SLM explanation and ranking
- Use SLM components to:
  - score candidates based on narrative match to the context (e.g. “this piece aligns with their history and the event theme”).
  - generate short rationales which can help advisors (why this piece, what story to tell).
Final recommendation set
- Present a small, curated list to the advisor or event planner.
- Ensure each item can be traced back to source data and constraints.
Feedback loop
- Capture explicit and implicit responses.
- Feed those back into embeddings, graph relationships and rules.

5.2 Technical Dependencies and Constraints

Latency must be compatible with live interactions.
- Pre‑computations and caching are critical, especially for vector similarity and graph traversals.
Security and privacy are non‑negotiable.
- Client data must obey regional privacy constraints and group policies.
- SLMs and embeddings must run in controlled environments (no external calls, no uncontrolled data leakage).
Explainability is important in luxury.
- Advisors want to understand why a recommendation is being made, not blindly trust a black box.
- SLMs help generate human‑readable rationales based on the underlying signals.

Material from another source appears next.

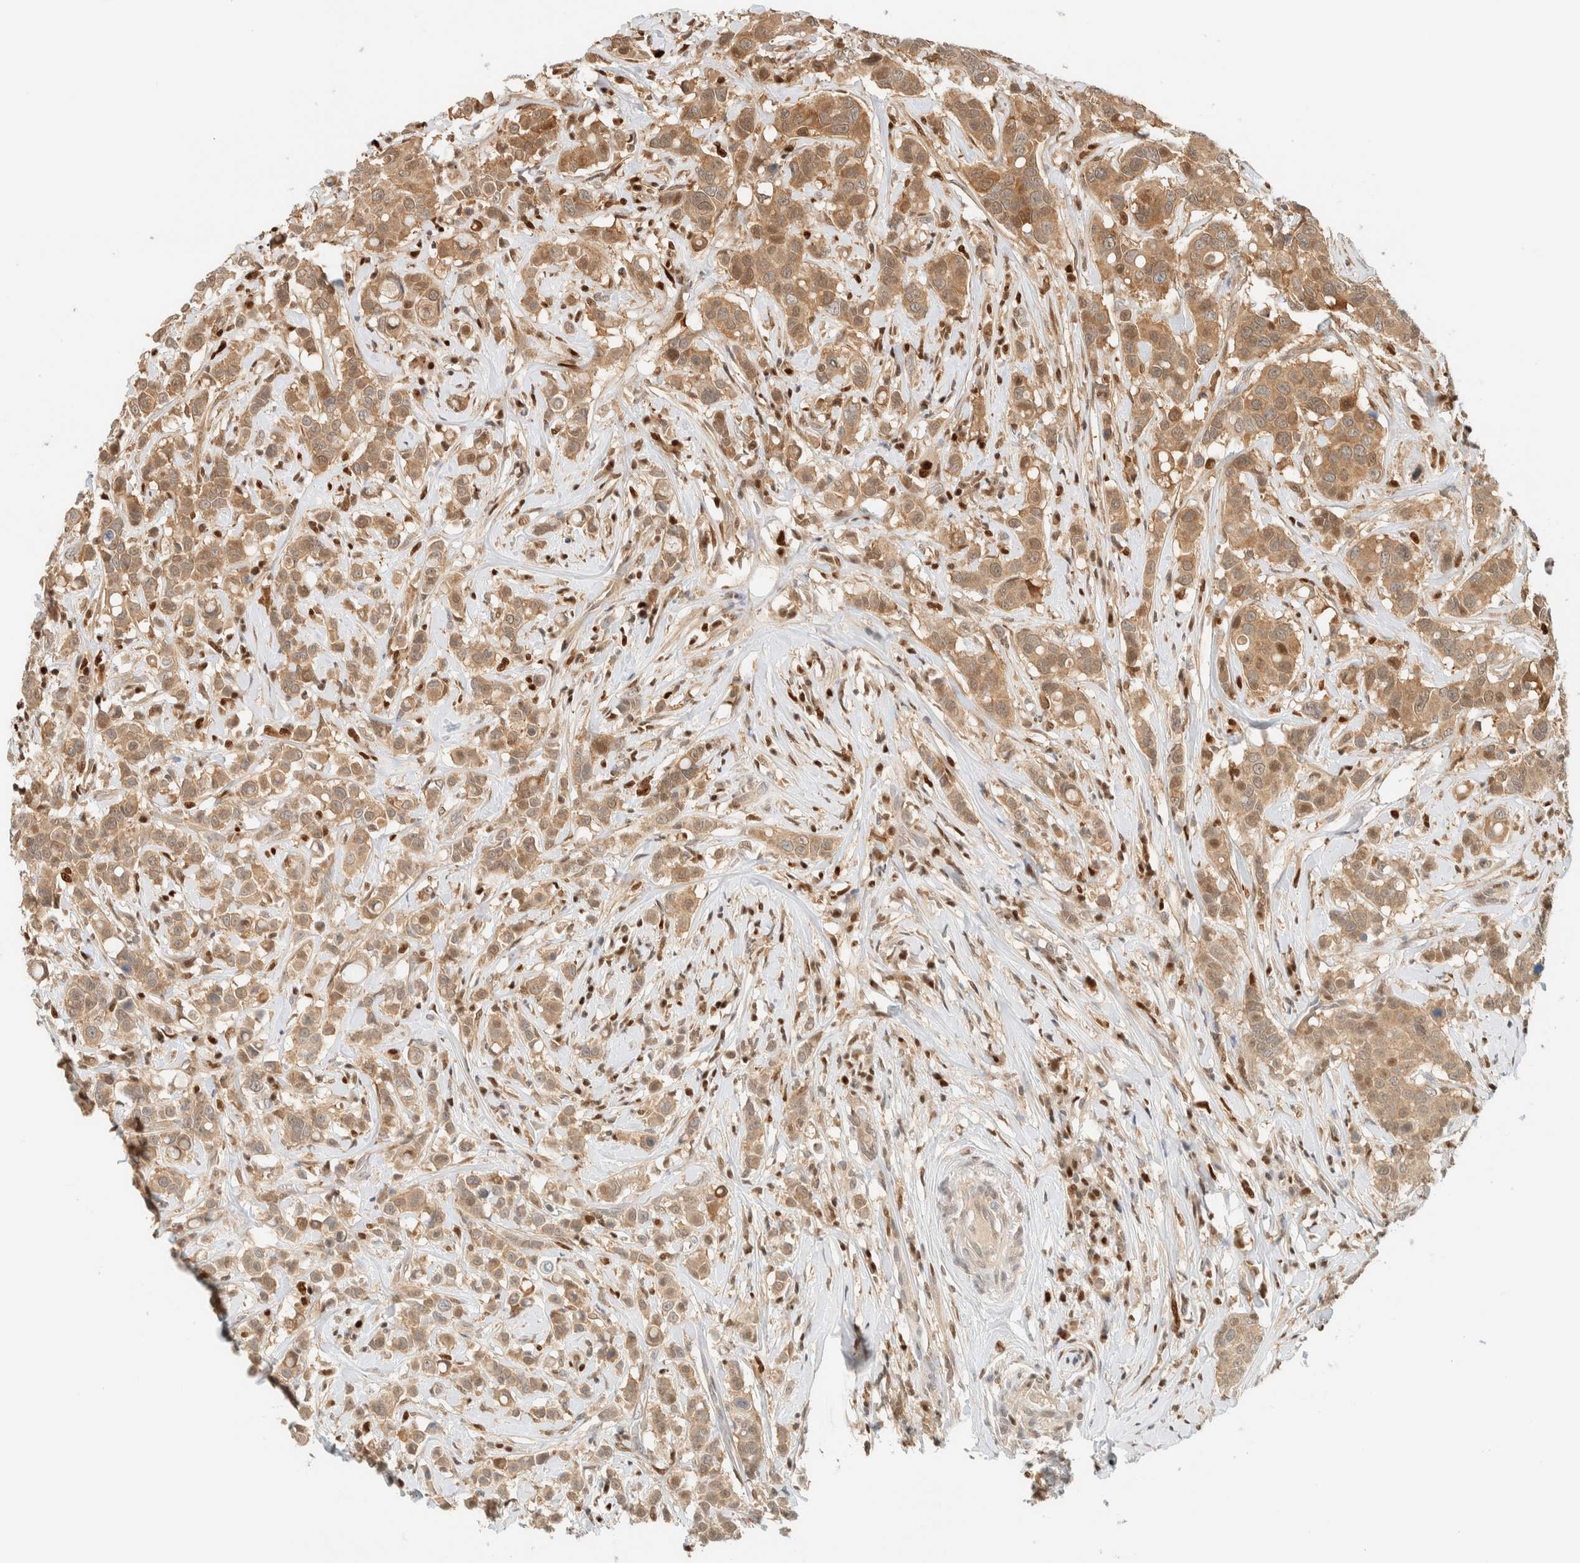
{"staining": {"intensity": "moderate", "quantity": ">75%", "location": "cytoplasmic/membranous,nuclear"}, "tissue": "breast cancer", "cell_type": "Tumor cells", "image_type": "cancer", "snomed": [{"axis": "morphology", "description": "Duct carcinoma"}, {"axis": "topography", "description": "Breast"}], "caption": "Immunohistochemistry photomicrograph of human breast cancer stained for a protein (brown), which exhibits medium levels of moderate cytoplasmic/membranous and nuclear staining in about >75% of tumor cells.", "gene": "ZBTB37", "patient": {"sex": "female", "age": 27}}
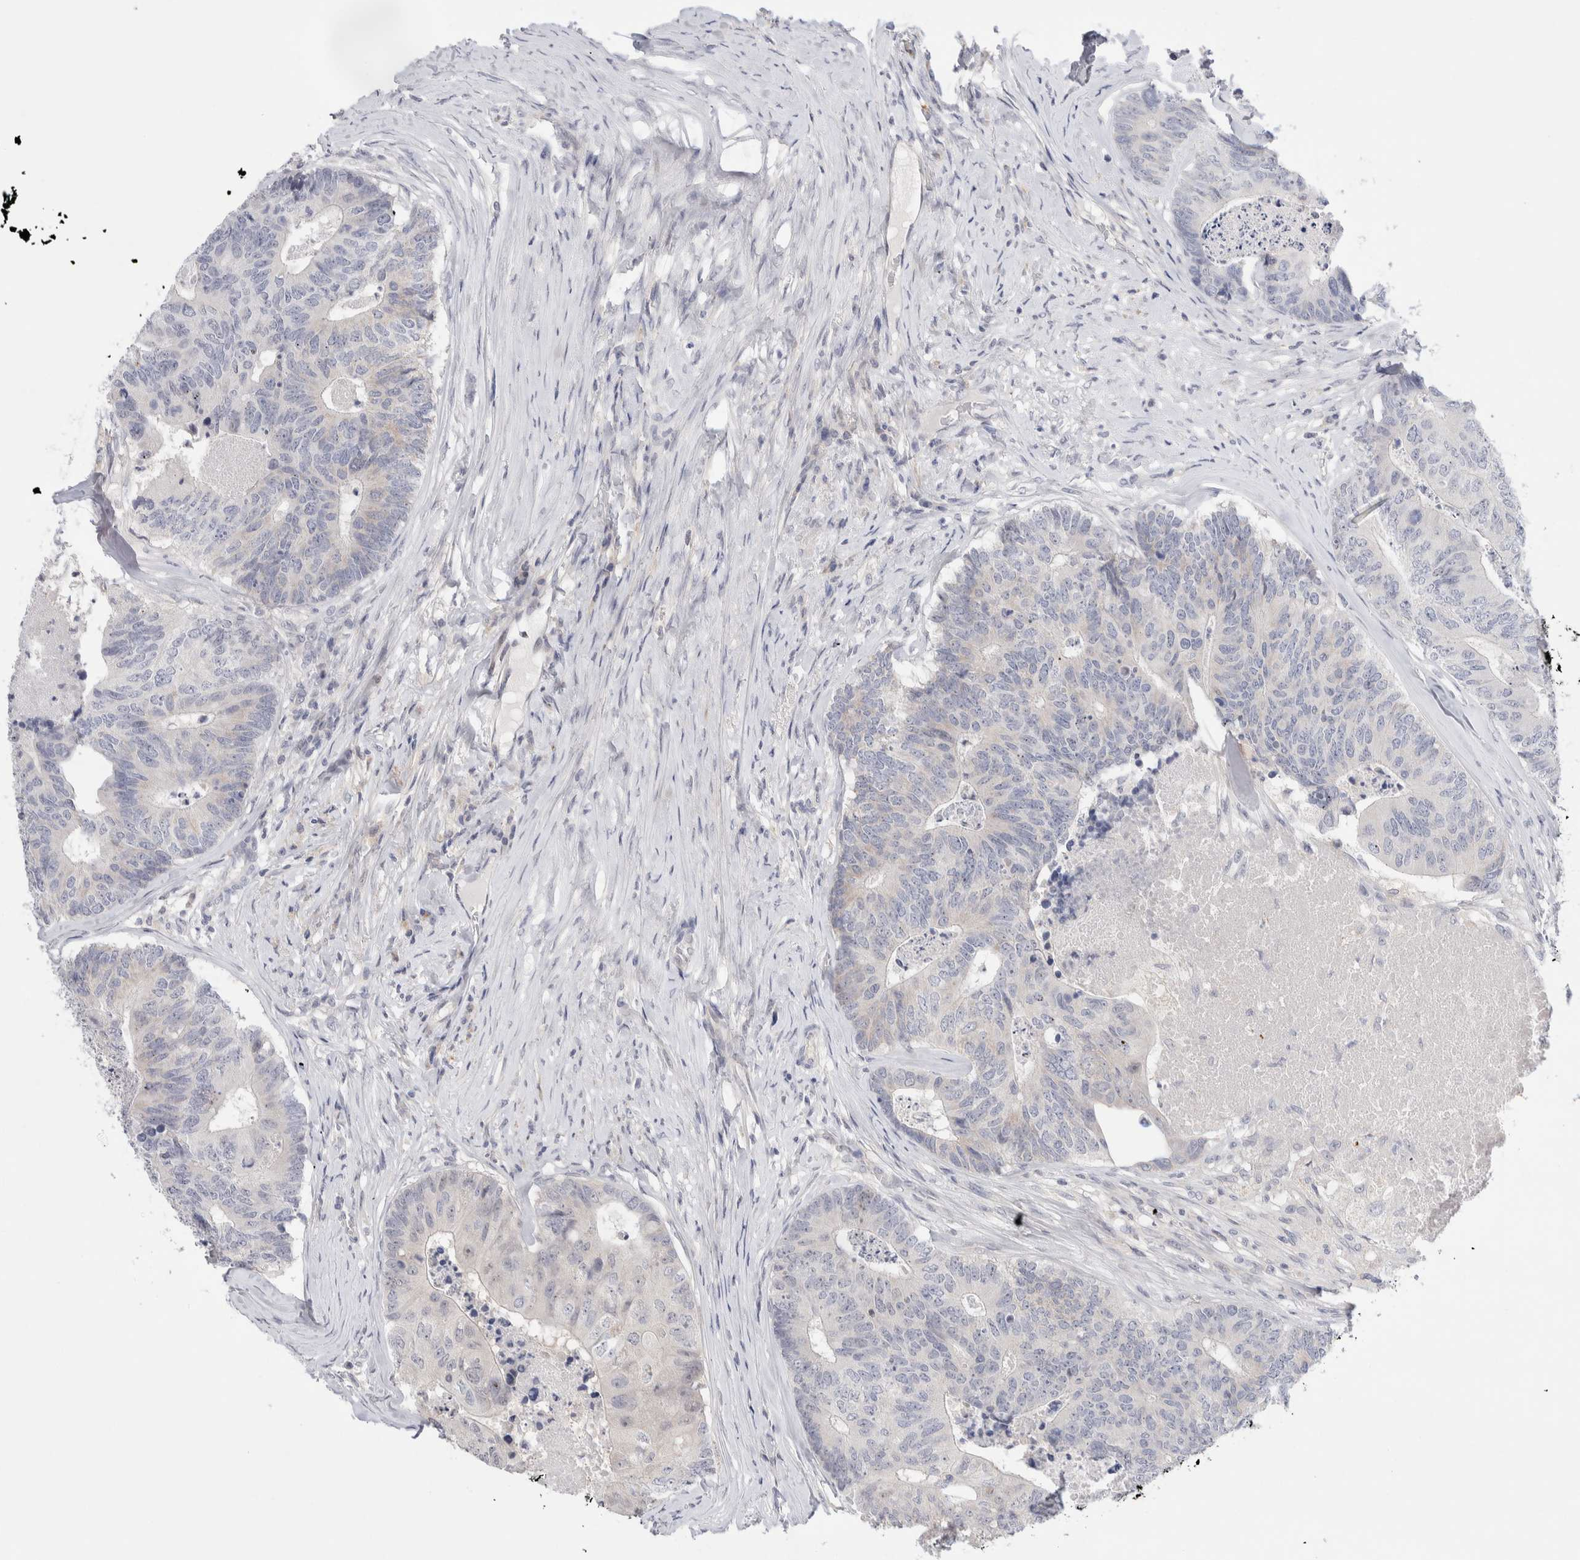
{"staining": {"intensity": "negative", "quantity": "none", "location": "none"}, "tissue": "colorectal cancer", "cell_type": "Tumor cells", "image_type": "cancer", "snomed": [{"axis": "morphology", "description": "Adenocarcinoma, NOS"}, {"axis": "topography", "description": "Colon"}], "caption": "Colorectal cancer was stained to show a protein in brown. There is no significant expression in tumor cells.", "gene": "DNAJB6", "patient": {"sex": "female", "age": 67}}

6. Strategic Value and Positioning Toward AI

From a strategic point of view, this case does several things at once:

It reframes recommendation as a core intelligence capability, not a minor feature.
It clarifies that hybrid architectures (search + vectors + graph + rules + SLMs + enterprise data) are better suited to luxury than monolithic “LLM + vector” fantasies.
It forces the organization to improve data linkage and structure in targeted areas, which benefits many other use‑cases.
It sets a clear, pragmatic path toward AI:
- SLM agents become natural orchestrators and helpers, not unreliable oracles.
- Vector and graph layers become reusable infrastructure for other AI‑driven services (knowledge assistants, training, operations support).

For the client, the output of the engagement was not a “finished recommendation system”, but:

A well‑documented architecture and reasoning.
A set of technical experiments and results.
A business case showing why a big, centralized vector project would be misaligned, and why a federated SLM + hybrid stack would deliver more value and less risk.

7. Why This Case Matters

This case matters because it captures a transition:

From “recommendations as a CRM feature” to “recommendation as distributed enterprise intelligence”.
From “one big LLM and massive embeddings” to “SLM‑oriented, federated architectures aligned with how data and organizations actually work”.
From “data centralization fantasies” to “practical linking, vectorization and graph structuring where it counts”.

In luxury, where precision, narrative, scarcity and context are everything, this approach is not just technically elegant; it is operationally realistic.

It is, in effect, the bridge between:

demand intelligence,
event management,
dynamic inventory and piece identity,
product and client knowledge,
and AI‑ready enterprise architecture.